Credit...Sara Krulwich/The New York Times
‘Moulin Rouge!’ Musical Will End Its Broadway Run This Summer
The final New York performance will be July 26, seven years after it opened; international and touring productions continue.
by https://www.nytimes.com/by/michael-paulson · NY Times“Moulin Rouge! The Musical,” about the doomed love affair of a writer and a courtesan at a decadent Paris nightclub, will end its Broadway run this summer.
The show’s producers announced on Thursday that the musical will play its final performance at the Al Hirschfeld Theater on July 26, which is almost exactly seven years after it opened on July 25, 2019. At the time of its closing it will have played 2,289 performances, including previews.
The run has been, by any measure, a success, despite having its early momentum interrupted by the coronavirus pandemic. In 2021, at a pandemic-delayed Tony Awards ceremony, it won 10 prizes, including for best new musical. And in 2022 the show recouped its $28 million capitalization — the amount of money it cost to get the show to Broadway — meaning the musical, unlike most, has been profitable.
As of Feb. 1, the Broadway production had been seen by 2.6 million people, and had sold $348 million worth of tickets.
Broadway is now just one part of the “Moulin Rouge!” story. The musical has had 14 other productions; it is currently running in London’s West End as well as in Germany, the Netherlands and South Korea. Touring productions are traveling North America and internationally, and there are non-replica productions — using the Broadway book and songs but not the same direction or design — in Scandinavia and Italy. (A pre-Broadway production ran in 2018 at the Emerson Colonial Theater in Boston.)

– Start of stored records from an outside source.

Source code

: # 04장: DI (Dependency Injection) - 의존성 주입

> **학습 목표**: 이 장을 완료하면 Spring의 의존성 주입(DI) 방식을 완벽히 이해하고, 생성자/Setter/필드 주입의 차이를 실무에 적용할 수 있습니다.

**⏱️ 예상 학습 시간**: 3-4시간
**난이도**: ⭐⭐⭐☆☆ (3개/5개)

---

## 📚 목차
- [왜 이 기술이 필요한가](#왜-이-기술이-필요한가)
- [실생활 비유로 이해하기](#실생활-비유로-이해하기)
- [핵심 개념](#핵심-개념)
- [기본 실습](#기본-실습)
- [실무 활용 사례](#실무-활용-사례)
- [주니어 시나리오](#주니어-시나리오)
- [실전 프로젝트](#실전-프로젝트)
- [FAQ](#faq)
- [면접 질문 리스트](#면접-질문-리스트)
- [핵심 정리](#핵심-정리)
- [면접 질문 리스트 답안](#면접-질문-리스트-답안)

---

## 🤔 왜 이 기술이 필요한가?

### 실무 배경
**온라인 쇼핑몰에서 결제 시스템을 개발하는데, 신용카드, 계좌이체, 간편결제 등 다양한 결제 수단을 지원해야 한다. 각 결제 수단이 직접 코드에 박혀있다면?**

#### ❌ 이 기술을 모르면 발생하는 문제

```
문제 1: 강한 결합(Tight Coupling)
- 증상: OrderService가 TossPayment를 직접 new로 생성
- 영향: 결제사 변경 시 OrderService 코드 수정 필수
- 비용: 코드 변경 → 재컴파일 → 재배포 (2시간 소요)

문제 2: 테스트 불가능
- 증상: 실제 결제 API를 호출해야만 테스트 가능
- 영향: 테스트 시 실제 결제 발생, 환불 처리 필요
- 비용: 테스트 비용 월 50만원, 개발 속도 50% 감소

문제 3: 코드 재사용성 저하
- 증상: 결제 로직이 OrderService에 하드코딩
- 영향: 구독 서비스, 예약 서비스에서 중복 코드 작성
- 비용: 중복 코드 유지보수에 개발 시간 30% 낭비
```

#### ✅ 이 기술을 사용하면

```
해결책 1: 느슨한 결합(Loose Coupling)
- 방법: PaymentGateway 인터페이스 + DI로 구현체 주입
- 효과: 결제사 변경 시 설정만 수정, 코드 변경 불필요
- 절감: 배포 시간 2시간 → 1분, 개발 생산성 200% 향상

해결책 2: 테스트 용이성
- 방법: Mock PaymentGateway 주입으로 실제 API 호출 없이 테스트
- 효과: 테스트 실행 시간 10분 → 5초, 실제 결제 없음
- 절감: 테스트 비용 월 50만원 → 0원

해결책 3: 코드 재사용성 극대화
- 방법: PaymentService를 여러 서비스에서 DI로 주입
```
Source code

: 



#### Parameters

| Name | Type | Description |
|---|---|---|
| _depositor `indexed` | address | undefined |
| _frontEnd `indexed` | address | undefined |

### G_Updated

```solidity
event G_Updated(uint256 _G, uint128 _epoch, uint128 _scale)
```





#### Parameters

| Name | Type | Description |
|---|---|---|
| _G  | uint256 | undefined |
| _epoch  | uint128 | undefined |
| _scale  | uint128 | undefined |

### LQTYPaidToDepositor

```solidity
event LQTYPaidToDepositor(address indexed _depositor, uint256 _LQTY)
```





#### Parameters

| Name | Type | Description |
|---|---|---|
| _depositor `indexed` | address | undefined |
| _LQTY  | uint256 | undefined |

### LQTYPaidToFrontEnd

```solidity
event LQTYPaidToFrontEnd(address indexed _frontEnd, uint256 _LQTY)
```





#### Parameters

“Moulin Rouge!” was among the Broadway shows hardest hit by the pandemic. Much of its cast was sick, some quite seriously, in early 2020, and the show was the first to close, hours before all others followed, on March 12 of that year. The musical resumed performances on Sept. 24, 2021.
The show’s grosses were generally stronger before the pandemic than after, but have mostly remained healthy. Over the last year, the grosses have softened somewhat.
“It’s been a glorious run on Broadway,” Carmen Pavlovic, one of the show’s lead producers, wrote in an email, “and we wanted to leave on a high.”
The musical is adapted from Baz Luhrmann’s 2001 film, starring Nicole Kidman and Ewan McGregor, and, like the stage musical, featuring a score of anachronistic pop songs — a contemporary sound that enlivens a love story set in 1899. The Broadway production is directed by Alex Timbers and features a book by John Logan; it has an enveloping and richly red set by Derek McLane that includes two famous icons of the Moulin Rouge nightclub: a windmill and an elephant.
The lead producers are Pavlovic and Gerry Ryan, representing the Australian company Global Creatures, as well as Bill Damaschke, an American producer. It is the first Broadway success for Global Creatures, a company that originally specialized in arena animatronics shows.
The company has an interest in projects with connections to Australia — Luhrmann is Australian — and has been developing stage adaptations of “Muriel’s Wedding,” a film starring Toni Collette as an Abba-loving misfit, and “Boy Swallows Universe,” Trent Dalton’s coming-of-age novel.